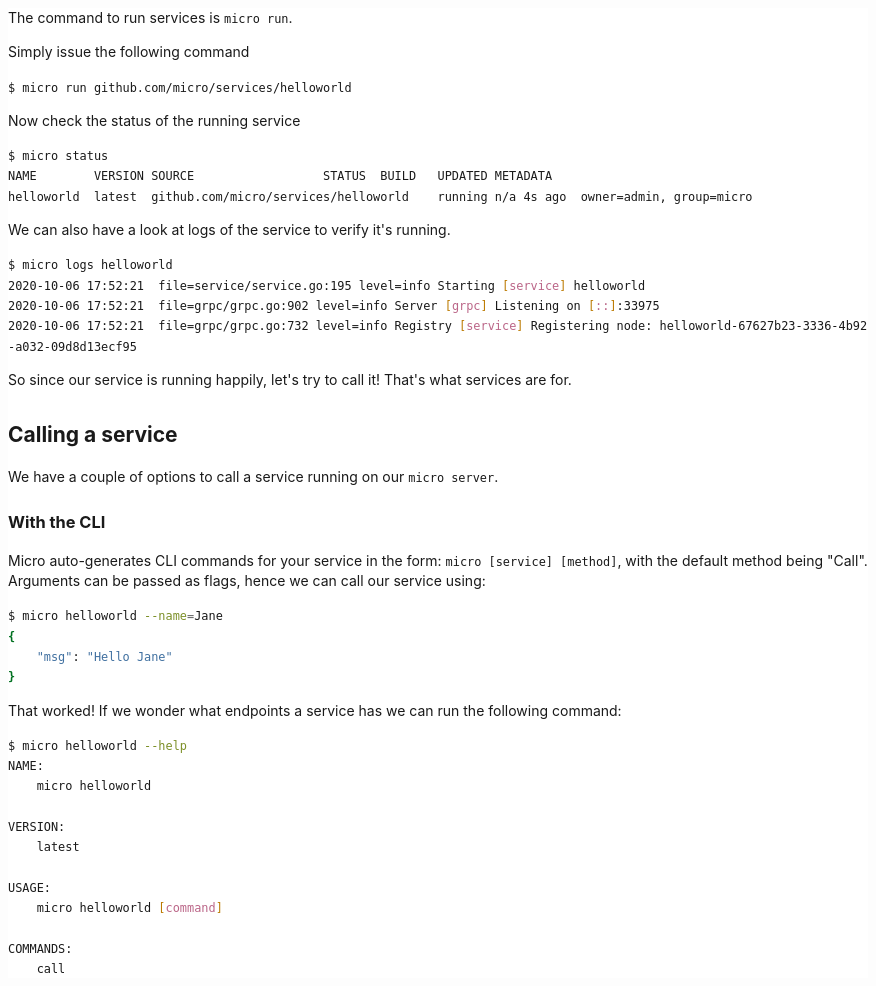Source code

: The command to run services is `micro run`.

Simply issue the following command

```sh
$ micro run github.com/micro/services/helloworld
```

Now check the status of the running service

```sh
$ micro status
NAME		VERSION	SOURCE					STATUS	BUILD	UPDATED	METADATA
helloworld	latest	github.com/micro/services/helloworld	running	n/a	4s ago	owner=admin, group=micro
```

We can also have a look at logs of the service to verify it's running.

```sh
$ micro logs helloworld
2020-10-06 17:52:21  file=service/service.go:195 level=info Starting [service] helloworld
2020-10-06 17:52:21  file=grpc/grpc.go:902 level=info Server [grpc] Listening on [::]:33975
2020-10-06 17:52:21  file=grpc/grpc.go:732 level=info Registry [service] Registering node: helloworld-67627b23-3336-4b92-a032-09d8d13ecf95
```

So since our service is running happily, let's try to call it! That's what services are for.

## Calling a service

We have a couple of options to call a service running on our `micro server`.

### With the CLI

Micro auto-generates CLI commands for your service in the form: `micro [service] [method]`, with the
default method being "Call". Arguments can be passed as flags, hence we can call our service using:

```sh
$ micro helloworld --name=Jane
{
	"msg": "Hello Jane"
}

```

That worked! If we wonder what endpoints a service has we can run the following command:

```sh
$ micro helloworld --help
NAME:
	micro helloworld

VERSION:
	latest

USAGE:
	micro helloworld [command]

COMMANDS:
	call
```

### TRY IT
Scan the material for "level" and copy the lines that hold it.

### TASK ANSWER
2020-10-06 17:52:21  file=service/service.go:195 level=info Starting [service] helloworld
2020-10-06 17:52:21  file=grpc/grpc.go:902 level=info Server [grpc] Listening on [::]:33975
2020-10-06 17:52:21  file=grpc/grpc.go:732 level=info Registry [service] Registering node: helloworld-67627b23-3336-4b92-a032-09d8d13ecf95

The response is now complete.